I then went to the white male, who had been the captive of the talunas, released by the small people from his prison hut before they burned the taluna village.
He knelt in the clearing, in the chain of the talunas, shackles on his ankles and wrists, connected to a common chain depending from a heavy iron collar.
"You were with Shaba," I said.
"Yes," he said, "an oarsman."
"Do I not know you?" I asked.
"Yes," said he. "I am Turgus, who was of Port Kar. It was because of you I was banished from the city."
"The fault," I smiled, "seems rather yours, for it seems it was your design to do robbery upon me."
It had been he, with his confederate, Sasi, who had attempted to attack me in Port Kar, along the side of the canal leading to the pier of the Red Urt.
He shrugged. "I did not know you were of the Warriors," he said.
"How came you upon the river?" I asked.
"When banished from Port Kar," he said, "I must leave the city before sundown. I took passage on a ship to Bazi, as an oarsman. From Bazi I went to Schendi. In Schendi I was contacted by an agent of Shaba, who was secretly recruiting oarsmen for a venture in the interior. The pay promised to be good. I joined his expedition."
"Where now is Shaba?" I asked.
"Doubtless, by now," said he, "he had been destroyed. Our ships were subjected to almost constant attack and ambush. There were accidents, a wreck, and several capsizings. We lost supplies. We were attacked from the jungles. There was sickness."
"Shaba did not turn back?" I asked.
"He is dauntless," said the man. "He is a great leader."
I nodded. It was a judgment in which it was necessary to concur.
"How came you to be separated from him? I asked.

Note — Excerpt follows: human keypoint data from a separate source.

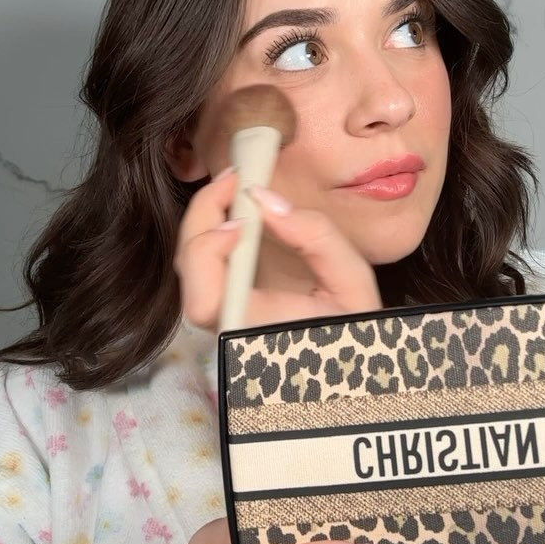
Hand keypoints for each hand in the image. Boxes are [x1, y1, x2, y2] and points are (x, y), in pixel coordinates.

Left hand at [173, 167, 381, 329]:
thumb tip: (264, 199)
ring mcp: (225, 321)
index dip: (207, 253)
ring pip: (190, 269)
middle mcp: (233, 330)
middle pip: (188, 273)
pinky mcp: (227, 309)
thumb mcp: (353, 282)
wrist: (354, 364)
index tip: (241, 220)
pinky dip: (212, 235)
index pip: (205, 300)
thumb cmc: (356, 329)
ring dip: (205, 222)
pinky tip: (236, 212)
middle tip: (234, 179)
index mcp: (261, 331)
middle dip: (202, 215)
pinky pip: (204, 270)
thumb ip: (315, 236)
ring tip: (235, 189)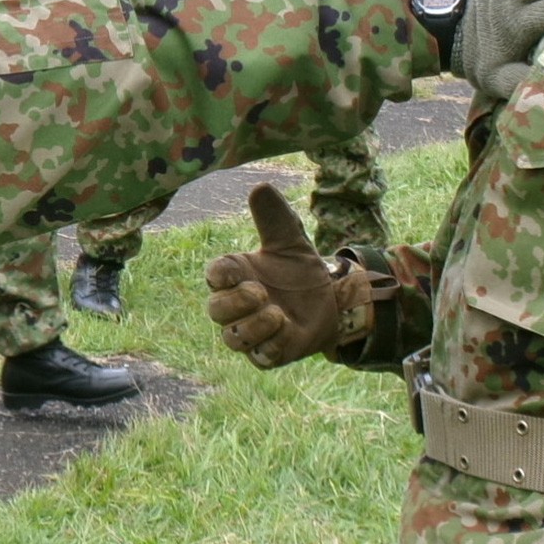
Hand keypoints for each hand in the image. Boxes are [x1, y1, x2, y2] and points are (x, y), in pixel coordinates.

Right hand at [203, 185, 383, 368]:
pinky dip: (272, 343)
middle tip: (260, 292)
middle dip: (234, 303)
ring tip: (276, 312)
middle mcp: (236, 307)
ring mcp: (250, 333)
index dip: (220, 275)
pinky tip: (287, 328)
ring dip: (251, 326)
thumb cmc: (298, 270)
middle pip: (216, 310)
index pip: (214, 275)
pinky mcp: (269, 354)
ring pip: (234, 338)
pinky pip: (261, 356)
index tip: (236, 271)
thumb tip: (261, 187)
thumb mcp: (291, 241)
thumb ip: (274, 218)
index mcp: (235, 276)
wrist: (329, 301)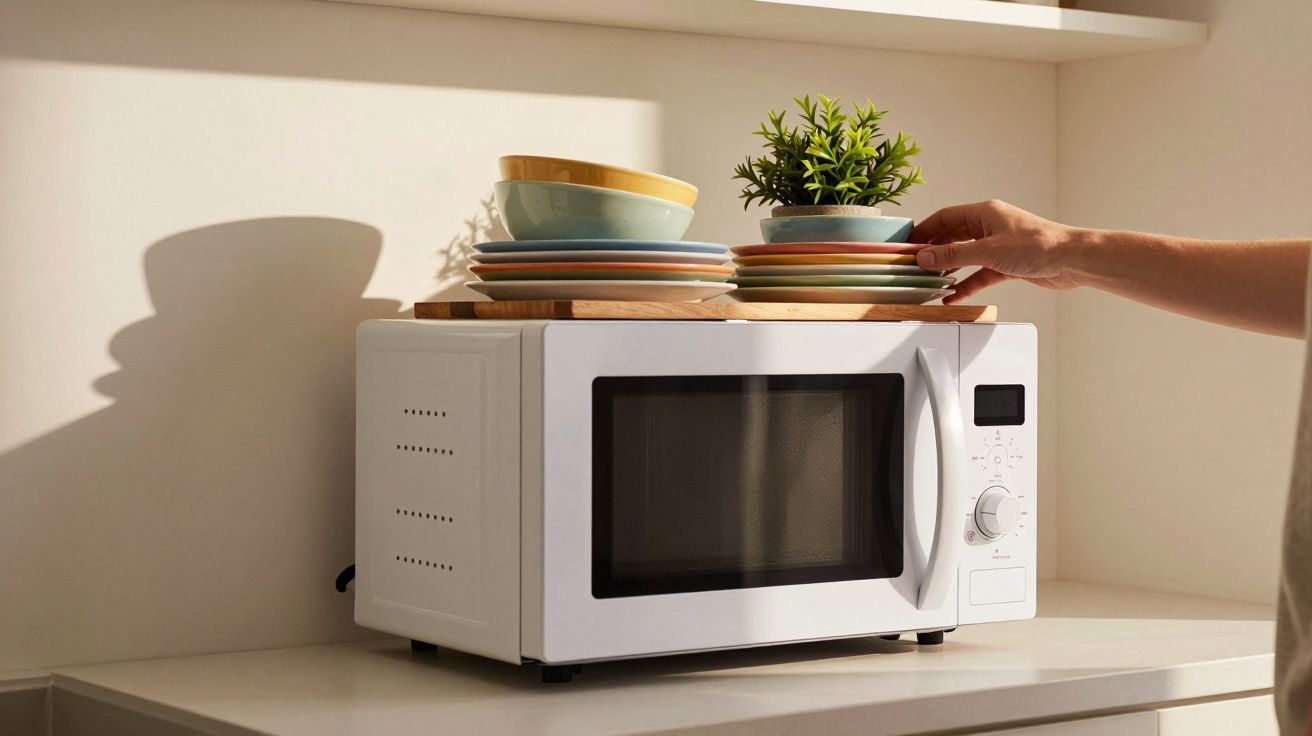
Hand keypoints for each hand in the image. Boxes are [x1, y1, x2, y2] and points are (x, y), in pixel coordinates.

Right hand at [912, 200, 1083, 303]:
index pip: (945, 218)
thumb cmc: (1038, 245)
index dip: (924, 230)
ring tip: (929, 280)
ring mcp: (998, 246)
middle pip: (953, 237)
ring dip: (948, 268)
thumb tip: (926, 256)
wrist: (1071, 260)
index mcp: (984, 213)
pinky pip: (979, 274)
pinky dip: (967, 284)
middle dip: (933, 251)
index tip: (908, 243)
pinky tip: (954, 296)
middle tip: (914, 264)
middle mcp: (990, 227)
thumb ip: (954, 254)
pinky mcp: (1007, 264)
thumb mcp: (988, 250)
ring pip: (965, 256)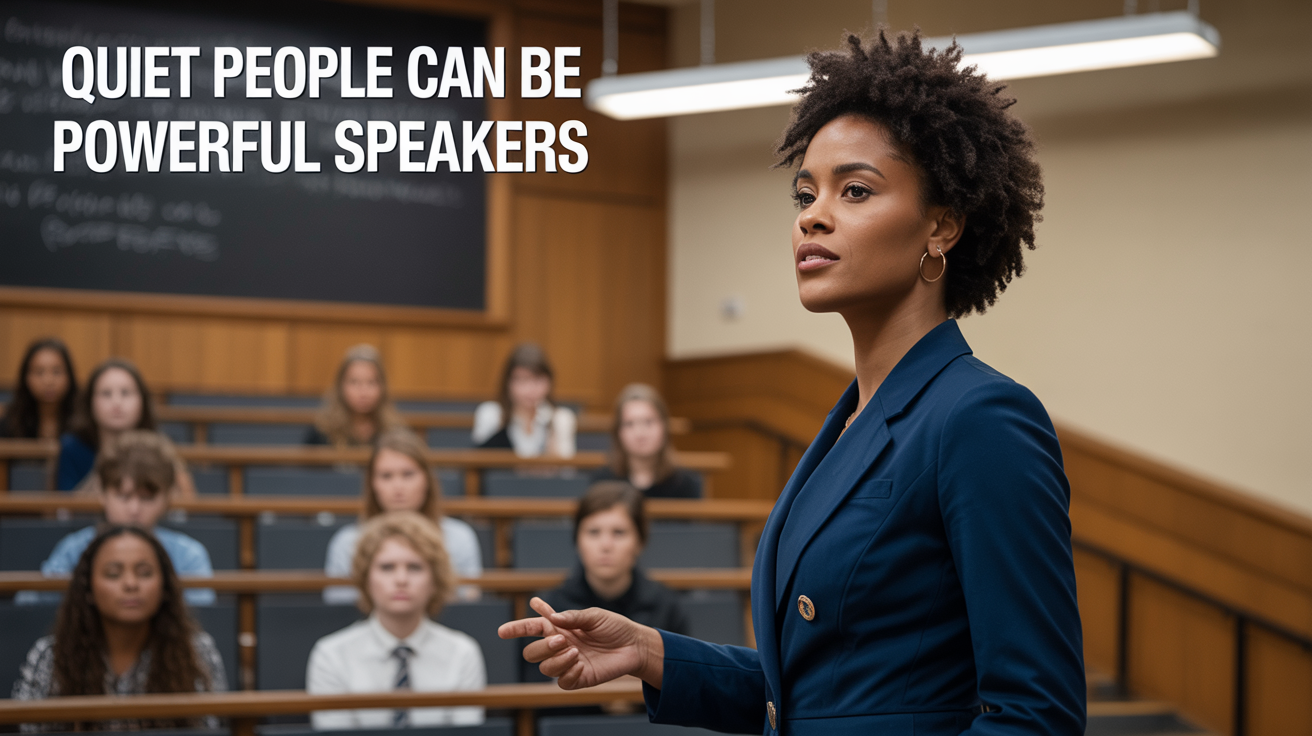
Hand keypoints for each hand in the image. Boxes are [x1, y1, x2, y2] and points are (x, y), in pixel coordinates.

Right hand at [498, 597, 663, 689]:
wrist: (634, 645)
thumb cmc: (614, 627)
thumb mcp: (594, 615)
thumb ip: (572, 617)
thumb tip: (551, 618)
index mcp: (560, 628)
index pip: (532, 628)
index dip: (517, 629)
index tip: (502, 632)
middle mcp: (560, 646)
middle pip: (532, 653)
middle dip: (542, 647)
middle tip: (562, 640)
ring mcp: (567, 663)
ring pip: (544, 668)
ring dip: (557, 660)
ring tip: (576, 652)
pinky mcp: (578, 678)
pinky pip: (561, 682)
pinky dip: (568, 672)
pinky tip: (581, 664)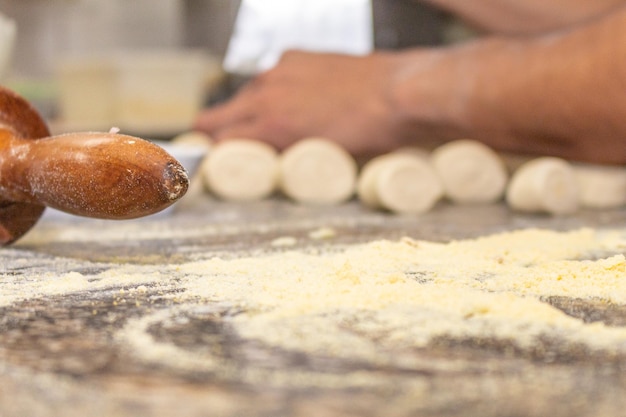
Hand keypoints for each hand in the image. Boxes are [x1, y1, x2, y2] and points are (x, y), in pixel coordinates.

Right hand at [194, 50, 409, 156]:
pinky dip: (272, 90)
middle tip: (215, 145)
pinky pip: (270, 77)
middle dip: (212, 133)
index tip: (209, 163)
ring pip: (245, 95)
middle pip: (218, 116)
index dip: (210, 157)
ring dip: (245, 111)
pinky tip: (288, 100)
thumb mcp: (321, 160)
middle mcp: (267, 95)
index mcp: (272, 126)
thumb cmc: (370, 133)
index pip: (219, 143)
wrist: (400, 94)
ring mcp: (280, 72)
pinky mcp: (296, 57)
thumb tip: (273, 164)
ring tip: (260, 125)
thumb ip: (287, 159)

"Shaba, lying ill in a camp," he said, "gave permission that all who wished to leave might be free to do so."
"You left?" I said.
"Of course," he said. "It was madness to continue further on the river. I, and others, making rafts, set out to return to Ngao and Ushindi."
"Yes?" I said.
"We were attacked the first night," he said. "All in my party were killed save myself, who escaped. I wandered westward, paralleling the river." He cast a glance at the talunas, trussed kneeling by the log, their heads down, fastened to it, their necks helpless to the blow of the panga, should it descend. "I fell to these women," he said. He lifted his chained wrists. "They made me their work slave," he said.
"Surely they forced you to serve their pleasure, as well," I said.

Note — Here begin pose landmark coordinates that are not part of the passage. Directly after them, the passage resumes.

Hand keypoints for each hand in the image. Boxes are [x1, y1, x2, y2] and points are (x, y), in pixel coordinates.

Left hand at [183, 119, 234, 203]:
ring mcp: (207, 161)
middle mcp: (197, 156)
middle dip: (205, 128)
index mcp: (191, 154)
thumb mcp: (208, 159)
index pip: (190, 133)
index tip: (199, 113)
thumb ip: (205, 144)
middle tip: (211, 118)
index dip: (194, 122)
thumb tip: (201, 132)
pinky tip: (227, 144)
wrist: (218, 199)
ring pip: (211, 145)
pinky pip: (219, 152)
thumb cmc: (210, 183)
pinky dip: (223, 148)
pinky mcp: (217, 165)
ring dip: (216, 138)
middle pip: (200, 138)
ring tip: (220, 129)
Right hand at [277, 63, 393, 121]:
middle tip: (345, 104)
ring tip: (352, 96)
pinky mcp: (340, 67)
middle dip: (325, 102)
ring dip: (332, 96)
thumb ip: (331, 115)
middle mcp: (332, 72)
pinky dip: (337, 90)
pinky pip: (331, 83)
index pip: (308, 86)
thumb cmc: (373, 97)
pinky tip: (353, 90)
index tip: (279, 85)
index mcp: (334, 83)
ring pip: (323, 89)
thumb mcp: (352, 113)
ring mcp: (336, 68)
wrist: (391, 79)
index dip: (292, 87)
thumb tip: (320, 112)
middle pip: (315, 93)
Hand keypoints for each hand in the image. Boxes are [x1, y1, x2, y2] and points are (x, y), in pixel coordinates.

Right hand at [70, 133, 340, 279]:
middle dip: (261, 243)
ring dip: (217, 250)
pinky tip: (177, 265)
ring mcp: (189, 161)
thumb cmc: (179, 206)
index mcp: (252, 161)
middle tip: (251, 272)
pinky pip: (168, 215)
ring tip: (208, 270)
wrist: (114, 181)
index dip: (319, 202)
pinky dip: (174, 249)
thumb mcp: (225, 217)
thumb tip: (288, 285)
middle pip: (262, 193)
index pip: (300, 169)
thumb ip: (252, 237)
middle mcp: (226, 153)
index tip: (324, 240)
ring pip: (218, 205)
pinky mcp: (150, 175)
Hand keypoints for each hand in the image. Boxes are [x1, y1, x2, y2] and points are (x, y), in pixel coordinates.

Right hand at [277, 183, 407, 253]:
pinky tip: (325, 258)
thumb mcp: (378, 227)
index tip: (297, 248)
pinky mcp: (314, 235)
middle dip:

"Sometimes they would beat me and mount me," he said.
"Unchain him. He is a male," I said.
Ayari, with a key taken from a pouch found in the hut of the taluna leader, unlocked the chains of Turgus, who had been from Port Kar.
"You are freeing me?" he asked.
"Yes," I said, "you are free to go."
"I would choose to remain," he said.
"Fight," I told him.
"What?" he asked.
"Strike at me," I said.
"But you have freed me," he said.
"Strike," I told. him.
He struck out at me and I blocked the blow and, striking him in the stomach and then across the side of the face, sent him grunting and sprawling to the debris of the jungle floor.
He sprang to his feet, angrily, and I struck him down again. He was strong. Four more times he rose to do combat, but then he could not again climb to his feet. He tried to do so, but fell back.
I then pulled him to his feet. "It is our intention to go upriver," I told him.
"That is madness," he said.
"You are free to go," I told him.
"I choose to remain," he said.
"Kisu and I," I said, indicating the former Mfalme of Ukungu, "are before you. You will take your orders from us. You will do what we tell you, and well."